Um vendaval incomum atingiu os municípios de Aquidauana e Anastácio, no fim da noite de terça-feira (26) e no início da madrugada desta quarta-feira (27), assustando a população das cidades vizinhas.
O tempo estava normal até por volta das 23 horas, quando os ventos ficaram mais fortes, destelharam casas e derrubaram diversas árvores. A situação foi seguida por queda de energia e chuva forte.

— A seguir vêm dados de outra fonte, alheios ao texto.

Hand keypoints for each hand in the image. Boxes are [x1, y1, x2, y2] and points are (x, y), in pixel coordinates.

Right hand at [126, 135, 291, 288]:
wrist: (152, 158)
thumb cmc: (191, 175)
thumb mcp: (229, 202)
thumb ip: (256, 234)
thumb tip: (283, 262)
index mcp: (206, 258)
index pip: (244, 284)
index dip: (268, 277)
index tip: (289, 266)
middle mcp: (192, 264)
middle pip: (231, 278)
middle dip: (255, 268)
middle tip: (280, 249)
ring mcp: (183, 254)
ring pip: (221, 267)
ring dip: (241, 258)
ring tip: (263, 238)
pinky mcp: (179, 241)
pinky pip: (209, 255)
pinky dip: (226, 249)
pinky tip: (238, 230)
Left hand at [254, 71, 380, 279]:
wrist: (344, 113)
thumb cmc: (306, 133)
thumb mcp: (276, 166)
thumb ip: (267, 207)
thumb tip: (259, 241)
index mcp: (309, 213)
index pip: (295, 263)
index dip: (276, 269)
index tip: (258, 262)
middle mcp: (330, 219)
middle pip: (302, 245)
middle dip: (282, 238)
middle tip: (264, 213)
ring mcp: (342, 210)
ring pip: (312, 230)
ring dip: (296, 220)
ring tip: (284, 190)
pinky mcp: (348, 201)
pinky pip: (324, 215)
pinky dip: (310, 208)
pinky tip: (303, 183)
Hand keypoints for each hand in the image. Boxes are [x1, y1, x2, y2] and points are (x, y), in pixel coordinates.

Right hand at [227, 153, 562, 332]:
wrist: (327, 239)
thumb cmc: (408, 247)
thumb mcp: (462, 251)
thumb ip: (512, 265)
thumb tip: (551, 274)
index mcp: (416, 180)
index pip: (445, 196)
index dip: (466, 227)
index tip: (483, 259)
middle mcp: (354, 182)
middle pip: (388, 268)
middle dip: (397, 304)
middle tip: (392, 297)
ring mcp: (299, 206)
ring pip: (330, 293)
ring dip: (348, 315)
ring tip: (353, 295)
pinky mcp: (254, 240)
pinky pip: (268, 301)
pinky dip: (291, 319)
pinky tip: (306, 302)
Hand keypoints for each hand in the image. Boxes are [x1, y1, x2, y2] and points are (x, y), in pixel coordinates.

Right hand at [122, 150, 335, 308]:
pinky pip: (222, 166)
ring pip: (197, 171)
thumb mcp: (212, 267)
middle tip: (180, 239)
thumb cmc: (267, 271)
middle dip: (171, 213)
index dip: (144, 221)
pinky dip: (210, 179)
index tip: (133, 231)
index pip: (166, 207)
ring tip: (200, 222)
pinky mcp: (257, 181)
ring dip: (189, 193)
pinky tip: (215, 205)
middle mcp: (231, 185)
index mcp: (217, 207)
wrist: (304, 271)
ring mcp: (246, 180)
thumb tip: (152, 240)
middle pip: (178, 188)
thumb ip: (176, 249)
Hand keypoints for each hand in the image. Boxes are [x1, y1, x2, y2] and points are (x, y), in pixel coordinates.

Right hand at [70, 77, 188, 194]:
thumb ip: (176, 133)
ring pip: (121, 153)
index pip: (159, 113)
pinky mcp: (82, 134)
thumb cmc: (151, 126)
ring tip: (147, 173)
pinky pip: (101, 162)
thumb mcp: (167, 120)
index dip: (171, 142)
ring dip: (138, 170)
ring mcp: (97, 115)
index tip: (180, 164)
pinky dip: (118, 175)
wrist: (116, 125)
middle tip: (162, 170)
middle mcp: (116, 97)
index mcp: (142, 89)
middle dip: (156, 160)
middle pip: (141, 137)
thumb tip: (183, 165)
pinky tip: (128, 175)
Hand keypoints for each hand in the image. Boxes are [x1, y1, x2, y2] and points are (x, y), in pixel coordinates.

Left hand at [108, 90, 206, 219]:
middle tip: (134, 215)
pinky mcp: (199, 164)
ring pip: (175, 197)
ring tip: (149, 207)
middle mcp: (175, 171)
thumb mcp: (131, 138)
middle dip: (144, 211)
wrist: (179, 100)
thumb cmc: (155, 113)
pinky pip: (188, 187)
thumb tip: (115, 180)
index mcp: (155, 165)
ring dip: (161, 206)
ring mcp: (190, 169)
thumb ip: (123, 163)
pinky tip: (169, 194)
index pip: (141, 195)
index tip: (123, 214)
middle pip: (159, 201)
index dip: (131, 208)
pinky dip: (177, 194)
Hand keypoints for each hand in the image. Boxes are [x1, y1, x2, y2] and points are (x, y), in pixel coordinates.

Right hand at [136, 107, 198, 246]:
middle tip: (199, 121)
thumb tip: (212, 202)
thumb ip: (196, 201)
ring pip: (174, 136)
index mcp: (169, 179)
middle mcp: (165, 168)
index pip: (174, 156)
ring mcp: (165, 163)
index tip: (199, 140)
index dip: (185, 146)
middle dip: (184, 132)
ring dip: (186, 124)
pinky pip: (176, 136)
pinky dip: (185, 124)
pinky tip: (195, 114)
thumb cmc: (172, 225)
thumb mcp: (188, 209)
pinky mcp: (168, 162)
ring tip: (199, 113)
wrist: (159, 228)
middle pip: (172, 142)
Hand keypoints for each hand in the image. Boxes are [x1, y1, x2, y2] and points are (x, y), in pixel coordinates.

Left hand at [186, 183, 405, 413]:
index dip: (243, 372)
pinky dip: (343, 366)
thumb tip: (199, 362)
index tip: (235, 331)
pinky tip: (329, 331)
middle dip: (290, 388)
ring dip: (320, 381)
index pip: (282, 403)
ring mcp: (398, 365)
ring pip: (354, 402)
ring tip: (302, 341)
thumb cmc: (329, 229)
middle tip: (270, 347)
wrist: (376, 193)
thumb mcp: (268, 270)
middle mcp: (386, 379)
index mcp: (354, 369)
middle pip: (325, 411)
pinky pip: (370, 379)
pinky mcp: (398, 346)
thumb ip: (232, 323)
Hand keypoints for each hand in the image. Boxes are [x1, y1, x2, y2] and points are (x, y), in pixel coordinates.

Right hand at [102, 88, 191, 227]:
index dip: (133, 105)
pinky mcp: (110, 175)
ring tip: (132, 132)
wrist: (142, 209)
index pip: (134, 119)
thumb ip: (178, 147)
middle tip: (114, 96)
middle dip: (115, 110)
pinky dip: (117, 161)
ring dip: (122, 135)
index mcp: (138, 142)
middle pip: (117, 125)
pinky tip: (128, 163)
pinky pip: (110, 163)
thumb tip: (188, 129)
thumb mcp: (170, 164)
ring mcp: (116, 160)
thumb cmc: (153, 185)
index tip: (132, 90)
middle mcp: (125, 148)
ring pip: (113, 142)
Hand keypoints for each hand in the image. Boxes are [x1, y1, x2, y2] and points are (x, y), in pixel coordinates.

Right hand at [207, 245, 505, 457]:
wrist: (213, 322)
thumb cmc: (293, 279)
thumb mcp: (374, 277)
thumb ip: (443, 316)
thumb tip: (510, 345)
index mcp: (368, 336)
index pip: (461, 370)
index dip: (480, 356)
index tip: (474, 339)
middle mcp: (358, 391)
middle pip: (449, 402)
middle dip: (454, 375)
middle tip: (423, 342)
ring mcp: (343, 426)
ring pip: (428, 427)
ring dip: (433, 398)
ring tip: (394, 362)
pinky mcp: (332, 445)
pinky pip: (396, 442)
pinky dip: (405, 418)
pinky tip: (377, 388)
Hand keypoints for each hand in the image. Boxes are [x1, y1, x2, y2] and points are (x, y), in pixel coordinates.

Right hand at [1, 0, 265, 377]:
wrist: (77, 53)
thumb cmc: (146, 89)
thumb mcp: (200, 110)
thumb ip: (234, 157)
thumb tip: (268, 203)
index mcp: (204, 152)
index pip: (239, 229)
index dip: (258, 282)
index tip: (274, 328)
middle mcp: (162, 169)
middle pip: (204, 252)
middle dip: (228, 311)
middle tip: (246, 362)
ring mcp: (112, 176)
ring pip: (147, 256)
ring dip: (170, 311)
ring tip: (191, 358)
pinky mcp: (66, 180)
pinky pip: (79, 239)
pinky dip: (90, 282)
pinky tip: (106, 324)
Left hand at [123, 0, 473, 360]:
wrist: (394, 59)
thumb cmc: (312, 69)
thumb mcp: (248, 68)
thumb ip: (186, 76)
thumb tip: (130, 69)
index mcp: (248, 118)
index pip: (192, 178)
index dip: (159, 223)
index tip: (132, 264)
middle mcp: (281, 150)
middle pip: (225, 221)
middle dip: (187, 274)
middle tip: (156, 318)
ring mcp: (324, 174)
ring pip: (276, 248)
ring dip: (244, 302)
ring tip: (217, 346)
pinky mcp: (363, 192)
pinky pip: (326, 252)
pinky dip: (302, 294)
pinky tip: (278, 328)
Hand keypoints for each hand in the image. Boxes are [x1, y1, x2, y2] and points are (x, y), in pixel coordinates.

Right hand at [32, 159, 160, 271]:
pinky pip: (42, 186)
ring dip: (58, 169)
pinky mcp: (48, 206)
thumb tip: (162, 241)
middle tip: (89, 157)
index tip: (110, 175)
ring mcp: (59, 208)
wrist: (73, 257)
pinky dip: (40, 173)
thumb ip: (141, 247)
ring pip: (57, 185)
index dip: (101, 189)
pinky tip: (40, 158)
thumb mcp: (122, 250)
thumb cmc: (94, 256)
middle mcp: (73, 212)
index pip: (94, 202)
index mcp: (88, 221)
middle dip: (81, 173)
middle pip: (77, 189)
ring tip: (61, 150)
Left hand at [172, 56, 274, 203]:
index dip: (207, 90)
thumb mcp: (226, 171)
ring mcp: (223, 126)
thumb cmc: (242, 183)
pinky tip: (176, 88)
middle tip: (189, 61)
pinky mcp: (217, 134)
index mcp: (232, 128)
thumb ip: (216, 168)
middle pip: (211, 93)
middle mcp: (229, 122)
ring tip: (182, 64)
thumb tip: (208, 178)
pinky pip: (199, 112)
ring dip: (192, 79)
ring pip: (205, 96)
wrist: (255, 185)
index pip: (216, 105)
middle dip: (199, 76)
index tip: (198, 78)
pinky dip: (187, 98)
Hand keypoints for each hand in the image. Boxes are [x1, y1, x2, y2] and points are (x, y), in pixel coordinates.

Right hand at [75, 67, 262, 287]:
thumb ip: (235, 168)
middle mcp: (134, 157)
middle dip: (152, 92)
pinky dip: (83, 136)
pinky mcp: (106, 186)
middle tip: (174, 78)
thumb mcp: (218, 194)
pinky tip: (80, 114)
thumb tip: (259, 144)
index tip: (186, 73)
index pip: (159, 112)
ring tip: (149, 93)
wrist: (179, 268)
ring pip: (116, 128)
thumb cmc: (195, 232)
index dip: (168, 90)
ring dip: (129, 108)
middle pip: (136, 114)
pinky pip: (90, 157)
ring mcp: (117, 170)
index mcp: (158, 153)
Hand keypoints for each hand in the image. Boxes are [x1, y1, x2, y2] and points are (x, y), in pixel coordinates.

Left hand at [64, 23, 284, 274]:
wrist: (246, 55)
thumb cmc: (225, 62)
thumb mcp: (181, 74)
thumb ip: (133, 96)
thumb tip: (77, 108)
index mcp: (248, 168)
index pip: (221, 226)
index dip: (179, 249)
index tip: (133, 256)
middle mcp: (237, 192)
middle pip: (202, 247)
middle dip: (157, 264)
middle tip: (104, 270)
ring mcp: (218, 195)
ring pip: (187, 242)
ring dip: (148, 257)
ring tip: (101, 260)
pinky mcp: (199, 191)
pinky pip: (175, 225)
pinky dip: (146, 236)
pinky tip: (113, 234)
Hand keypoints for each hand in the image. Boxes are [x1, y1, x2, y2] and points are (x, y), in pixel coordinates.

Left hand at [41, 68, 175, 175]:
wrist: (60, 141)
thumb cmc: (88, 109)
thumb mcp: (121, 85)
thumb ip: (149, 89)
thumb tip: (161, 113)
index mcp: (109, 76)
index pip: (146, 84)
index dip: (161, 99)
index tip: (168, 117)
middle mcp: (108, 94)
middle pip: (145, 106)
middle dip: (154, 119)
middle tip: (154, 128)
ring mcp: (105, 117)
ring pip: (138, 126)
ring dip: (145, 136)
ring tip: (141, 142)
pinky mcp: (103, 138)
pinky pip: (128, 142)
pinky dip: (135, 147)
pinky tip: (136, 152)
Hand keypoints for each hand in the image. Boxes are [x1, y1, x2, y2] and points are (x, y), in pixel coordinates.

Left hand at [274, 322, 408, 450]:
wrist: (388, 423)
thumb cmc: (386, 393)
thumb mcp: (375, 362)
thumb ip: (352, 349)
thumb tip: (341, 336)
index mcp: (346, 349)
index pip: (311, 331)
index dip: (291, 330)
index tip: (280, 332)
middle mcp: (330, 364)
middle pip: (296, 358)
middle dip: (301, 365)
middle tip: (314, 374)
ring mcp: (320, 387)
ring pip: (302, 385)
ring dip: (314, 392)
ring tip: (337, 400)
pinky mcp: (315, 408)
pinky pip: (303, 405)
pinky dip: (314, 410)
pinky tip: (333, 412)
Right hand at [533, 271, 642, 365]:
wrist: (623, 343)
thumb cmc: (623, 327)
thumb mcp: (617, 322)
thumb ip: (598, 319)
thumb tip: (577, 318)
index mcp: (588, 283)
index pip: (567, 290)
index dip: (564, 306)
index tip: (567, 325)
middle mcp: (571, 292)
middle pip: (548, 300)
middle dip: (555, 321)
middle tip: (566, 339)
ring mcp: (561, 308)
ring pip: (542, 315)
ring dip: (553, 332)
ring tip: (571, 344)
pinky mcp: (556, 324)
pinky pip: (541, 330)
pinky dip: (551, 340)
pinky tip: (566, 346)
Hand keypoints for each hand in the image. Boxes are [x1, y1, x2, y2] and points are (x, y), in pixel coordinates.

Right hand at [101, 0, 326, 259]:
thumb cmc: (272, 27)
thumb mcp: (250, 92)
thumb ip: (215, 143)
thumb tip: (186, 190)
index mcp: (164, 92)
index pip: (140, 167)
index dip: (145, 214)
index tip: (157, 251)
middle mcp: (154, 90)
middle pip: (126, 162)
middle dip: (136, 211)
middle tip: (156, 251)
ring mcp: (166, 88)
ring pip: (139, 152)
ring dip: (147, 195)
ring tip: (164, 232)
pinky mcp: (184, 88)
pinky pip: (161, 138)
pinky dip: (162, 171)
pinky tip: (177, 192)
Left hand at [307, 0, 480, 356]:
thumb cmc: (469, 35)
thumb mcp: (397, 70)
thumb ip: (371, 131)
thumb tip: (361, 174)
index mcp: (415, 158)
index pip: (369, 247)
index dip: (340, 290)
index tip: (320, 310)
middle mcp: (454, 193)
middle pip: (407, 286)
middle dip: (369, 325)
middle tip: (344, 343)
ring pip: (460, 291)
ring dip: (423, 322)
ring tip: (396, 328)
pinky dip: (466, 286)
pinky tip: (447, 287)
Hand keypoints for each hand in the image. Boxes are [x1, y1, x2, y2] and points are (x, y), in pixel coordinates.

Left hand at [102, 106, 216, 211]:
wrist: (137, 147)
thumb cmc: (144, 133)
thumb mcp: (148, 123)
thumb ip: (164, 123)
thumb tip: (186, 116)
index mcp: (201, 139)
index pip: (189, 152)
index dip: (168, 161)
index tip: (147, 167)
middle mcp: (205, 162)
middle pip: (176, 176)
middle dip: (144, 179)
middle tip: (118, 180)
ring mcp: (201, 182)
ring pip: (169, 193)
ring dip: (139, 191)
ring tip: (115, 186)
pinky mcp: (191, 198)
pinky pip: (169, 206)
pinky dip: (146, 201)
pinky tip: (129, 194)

Na calçada da Escola Cejar (Coronel José Alves Ribeiro), Rua Antônio João, Bairro Alto, próximo ao jornal/site O Pantaneiro, uma árvore de grande porte caiu sobre a via e impede a passagem de veículos. O mesmo ocorreu em outros pontos dos dois municípios e às margens da BR-262.
Segundo o geógrafo Carlos Eduardo Borges, assessor técnico do Cemtec/Agraer (Centro de Monitoramento de Tempo, do Clima e dos Recursos Hídricos - Agência de Desenvolvimento Agrário e Extensão Rural), a velocidade dos ventos chegou a 79,52 quilômetros por hora.
"De 76 até 100 quilômetros por hora, a classificação na escala mundial Belfort é como vendaval, que é o suficiente, por exemplo, para causar danos em edificações", explicou Borges, por telefone, à reportagem de O Pantaneiro.
Sobre o temporal, ele diz que Aquidauana e Anastácio já registraram 280.2mm de chuva em janeiro - os dados foram atualizados às 06 horas desta quarta-feira. O acumulado supera em 41,87% a média histórica do mês nos dois municípios, que é de 197.5mm.
"A maior velocidade do vento foi essa de ontem à noite [terça-feira], enquanto o recorde de chuva aconteceu no dia 13, com 43.6mm", completa o assessor técnico do Cemtec/Agraer, referindo-se especificamente aos dados de janeiro de 2016.
Janeiro e fevereiro chuvosos
Para esta quarta-feira, o tempo deve continuar instável nas cidades vizinhas, com previsão de mais chuvas a qualquer momento, conforme os dados do Cemtec/Agraer, que analisa informações dos principais institutos de meteorologia.
Borges antecipa que a tendência é de continuar chovendo em todo o Estado no restante de janeiro e em fevereiro, por causa da intensidade do El Niño - fenômeno climático de caráter atmosférico-oceânico -, a maior dos últimos 17 anos.
Já março, de acordo com ele, tem tudo para ser um mês atípico, no qual as chuvas podem ficar bem abaixo do esperado para o período.